The Los Angeles Harbor Commission certified the final environmental impact report for BNSF’s proposed Southern California International Gateway, a rail transfer facility that could be one of the most significant intermodal rail projects of the past 25 years.
However, the SCIG must still be approved by the Los Angeles City Council, and if it passes that hurdle, the Natural Resources Defense Council is almost certain to fight the project in court.
The ports of Los Angeles and Long Beach are crying out for more near-dock rail lift capacity. Although the nation’s largest port complex continues to expand on-dock rail capacity, the ports see on-dock’s share topping out at 35 percent because on-dock facilities do not generate enough intermodal volume to serve secondary and tertiary locations in the U.S.
Union Pacific’s Intermodal Container Transfer Facility, which was opened in 1986, handles the transfer of intermodal containers from the ports to UP’s trains serving the eastern half of the country.
BNSF’s international intermodal containers must be trucked more than 20 miles on the congested I-710 freeway to the rail carrier’s Hobart yard near downtown Los Angeles. This arrangement is inefficient, costly and environmentally damaging to the region.
BNSF plans to build the 185-acre SCIG adjacent to UP’s ICTF only four miles from the harbor, with completion projected for 2016. Traffic will increase from 570,800 20-foot container units to 2.8 million TEUs by 2035.
BNSF has pledged to build the greenest intermodal facility in the U.S., with electric cranes and the latest Tier 3 locomotives. BNSF will phase in even cleaner Tier 4 locomotives when that technology becomes available on the commercial market. BNSF will allow admission to only the cleanest diesel-powered drayage trucks with 2010-model or newer engines and clean natural gas powered trucks.
“SCIG will establish a new national benchmark for the development of such facilities in California and across the country, as it will be the cleanest rail facility in history,” said Matthew Rose, BNSF’s chairman and chief executive officer.
According to the NRDC, the proposed SCIG will be green, but not green enough. David Pettit, NRDC’s senior attorney and head of the organization’s Southern California air project, said that because the proposed site is located close to an elementary school, a high school and a residential area in west Long Beach, a greater commitment must be made to reduce harmful diesel particulate matter and nitrogen oxide emissions.
Pettit said the truck and rail traffic volumes would be such that federal Environmental Protection Agency air quality standards will be exceeded.

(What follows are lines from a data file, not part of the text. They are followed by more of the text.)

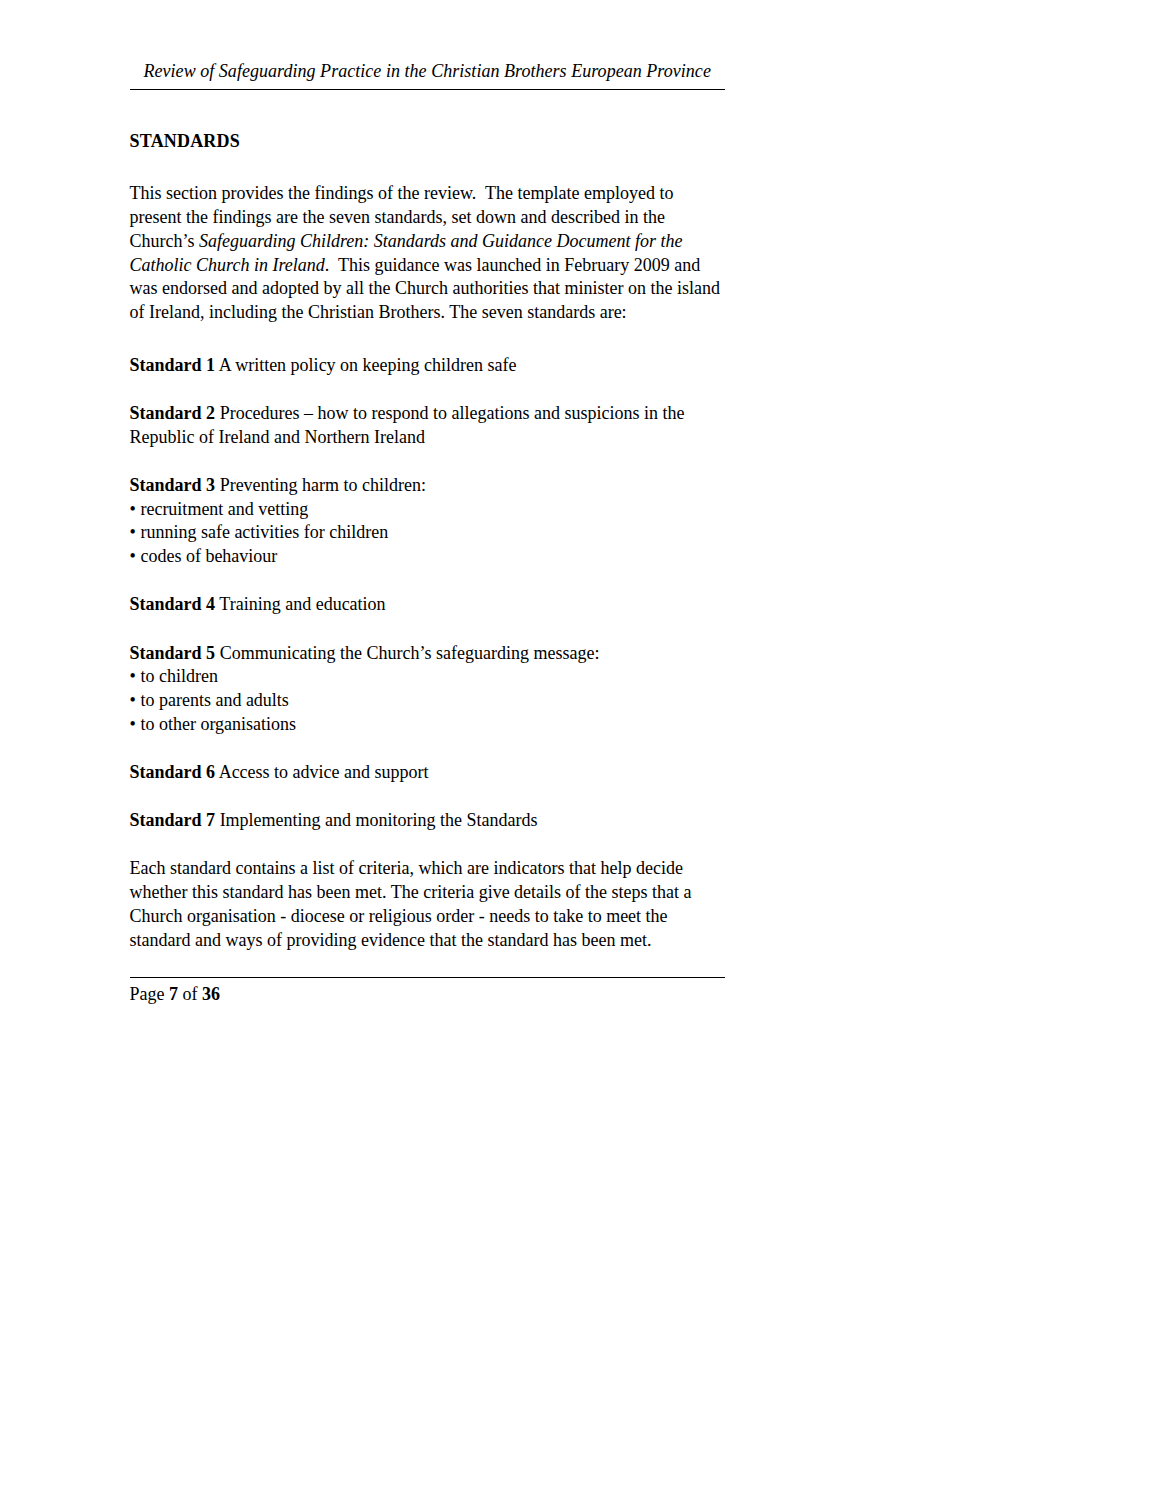Review of Safeguarding Practice in the Christian Brothers European Province
STANDARDS
This section provides the findings of the review. The template employed to present the findings are the seven standards, set down and described in the Church’s Safeguarding Children: Standards and Guidance Document for the Catholic Church in Ireland. This guidance was launched in February 2009 and was endorsed and adopted by all the Church authorities that minister on the island of Ireland, including the Christian Brothers. The seven standards are:
Standard 1 A written policy on keeping children safe
Standard 2 Procedures – how to respond to allegations and suspicions in the Republic of Ireland and Northern Ireland
Standard 3 Preventing harm to children:
recruitment and vetting
running safe activities for children
codes of behaviour
Standard 4 Training and education
Standard 5 Communicating the Church’s safeguarding message:
to children
to parents and adults
to other organisations
Standard 6 Access to advice and support
Standard 7 Implementing and monitoring the Standards
Each standard contains a list of criteria, which are indicators that help decide whether this standard has been met. The criteria give details of the steps that a Church organisation - diocese or religious order - needs to take to meet the standard and ways of providing evidence that the standard has been met.
Page 7 of 36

California’s local Air Quality Management District therefore opposes the project as it now stands, Pettit said.
The end game of the NRDC is not to kill the SCIG project, as some transportation industry sources charge, but rather to force commitment to implementing the latest pollution-reduction technologies, and to continue advancing as technology improves.
The first goal should be to mandate the use of electric trucks for the four-mile journey from the ports to the SCIG in order to achieve truck zero emissions, Pettit said. Electric trucks could be phased in, but BNSF and the port must commit to a timeline, he said.
On the rail side, NRDC is looking for a more aggressive move to Tier IV locomotives for line-haul operations. Tier IV technology is advancing to the point where it should be commercially available by the projected opening of the facility in 2016, Pettit said.
Environmental and community activists continue to draw a nexus between the SCIG, when it is opened, and continued operation of the Hobart yard. Hobart could be used for international cargo that is transloaded into domestic 53-foot containers, as well as for purely domestic origin and destination traffic.
With domestic intermodal volumes in recent years growing faster than international intermodal, primarily because of a diversion of costly over-the-road freight to intermodal rail, it is logical to assume the Hobart yard will continue to have a life.
Pettit said the EIR ignores this fact by decoupling the SCIG from Hobart. The EIR should, however, project what percentage of the Hobart traffic will originate as international freight that is transloaded into domestic containers, and it should calculate the impact of those numbers into the study, he said.
The proposed SCIG has the Port of Long Beach in a bind. Long Beach intermodal traffic will benefit just as much as traffic moving through the Port of Los Angeles. However, the SCIG site is located in an industrial section of Los Angeles, but is immediately adjacent to the border community of west Long Beach, which is highly residential.
For that reason, Long Beach Mayor Bob Foster lambasted the EIR at a public hearing this week and called for a cleaner SCIG.
Pettit said NRDC, which has forced revision of a number of high-profile projects at the ports over the past 15 years, will wait and see what the Los Angeles City Council does with the EIR. The council, which is made up of elected officials, must approve long-term port leases such as the 50-year SCIG lease.
If the city council approves the EIR as is, NRDC will initiate litigation to force changes, Pettit said. Another possibility is for Los Angeles and the BNSF to agree to timelines for implementation of stricter emissions-reduction technologies, he said.